Analog Science Fiction and Science Fact, November 2004

Rajnar Vajra. The Ghost within.

Give Analog regular Vajra his due, he’s quite happy to turn his hand to a wide variety of styles and topics. Here he provides a story which blends a hard-bitten wise-cracking detective with a vr bent. His protagonist is called in to verify the authenticity of an uploaded intelligence. Sadly for me, not the biggest fan of the hard-boiled detective milieu, the uploaded intelligence is an Australian, characterisation of which sees Vajra having said character using words such as cobber and fair dinkum. I may be doing Vajra an injustice, as the Aussies he has met may well use such language, but I’ve met several dozen Australians in my life and none has ever used either phrase!

Edward Muller. Gun Control.

A six-pager in which a diplomat on an alien planet has to defuse a problem caused by a weapon’s AI. Fortunately the weapon is clever enough to resolve a potentially tricky situation most diplomatically.

Mike Moscoe. The Strange Redemption of Sister Mary Ann.

Not an SF story in any way shape or form. A woman who had fertility children in her youth, is now in a convent, dying of cancer. She is racked at guilt at the thought of those fertilised eggs which were discarded as part of the process of choosing those which would be implanted. Somewhat saccharinely, those eggs are visiting her final dreams as children, and cheesily uckily, at hear death, she embraces them with a ‘Mommy’s Home’. Bleagh.

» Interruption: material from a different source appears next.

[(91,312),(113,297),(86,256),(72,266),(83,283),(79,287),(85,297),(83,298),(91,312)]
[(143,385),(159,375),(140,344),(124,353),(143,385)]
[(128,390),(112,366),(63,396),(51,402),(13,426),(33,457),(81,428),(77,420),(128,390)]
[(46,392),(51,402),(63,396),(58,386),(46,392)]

Robert Scherrer. Extra Innings.

An excellent piece which manages to be both nostalgic and forward-looking. In their youth two friends spent a lot of their time playing Strategy League Baseball (should you be interested, I spent most of my spare time between 1984 and 1991 selling Endzone an NFL simulation for the Sinclair Spectrum home computer,which was similar to Statis Pro Football).

With Strossian vigour, Scherrer takes us through the aeons, as humanity uploads itself and expands across the galaxy. How better can those friends spend those l-o-n-g millenia as the galaxy slows down, than by playing out a l-o-t of baseball simulations!

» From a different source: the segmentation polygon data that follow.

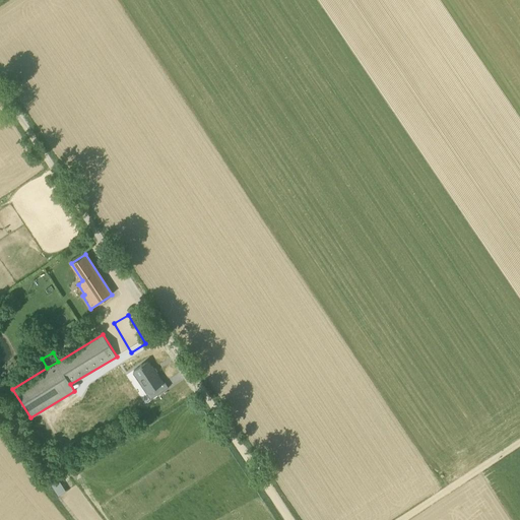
[(134,371),(135,372),(135,373),(146,390),(151,387),(153,390),(155,391),(154,392),(156,395),(160,392),(157,387),(164,383),(156,372),(157,371),(155,368),(154,369),(148,361),(142,365),(142,364),(140,366),(134,371)]
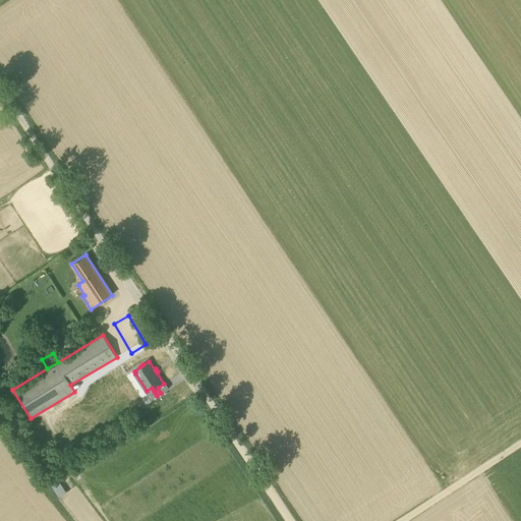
All buildings are outlined.
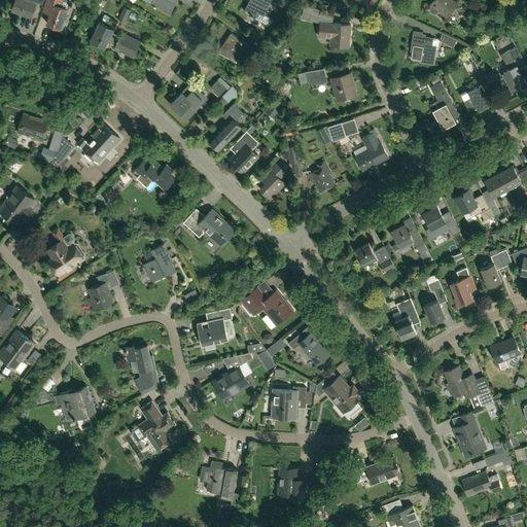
[(14,0),(11,10),(31,18),(36,1),(42,3),(43,0),(14,0)]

Kristine Kathryn Rusch. Paparazzi of Dreams.

In the near future, celebrities are plagued by paparazzi who now have the technology to capture the dreams of the those they are stalking/have staked out. One young celeb’s dreams appear to put him in the frame for a number of murders carried out in the past, but it transpires that this isn’t the case. However, whilst the is innocent of the murders, there is a reason behind his guilty recurring dreams…

Mary A. Turzillo. An Old-Fashioned Martian Girl.

Conclusing installment of a novel serialisation.

Conclusion.

Scherrer and Rusch provide two stories of a high calibre.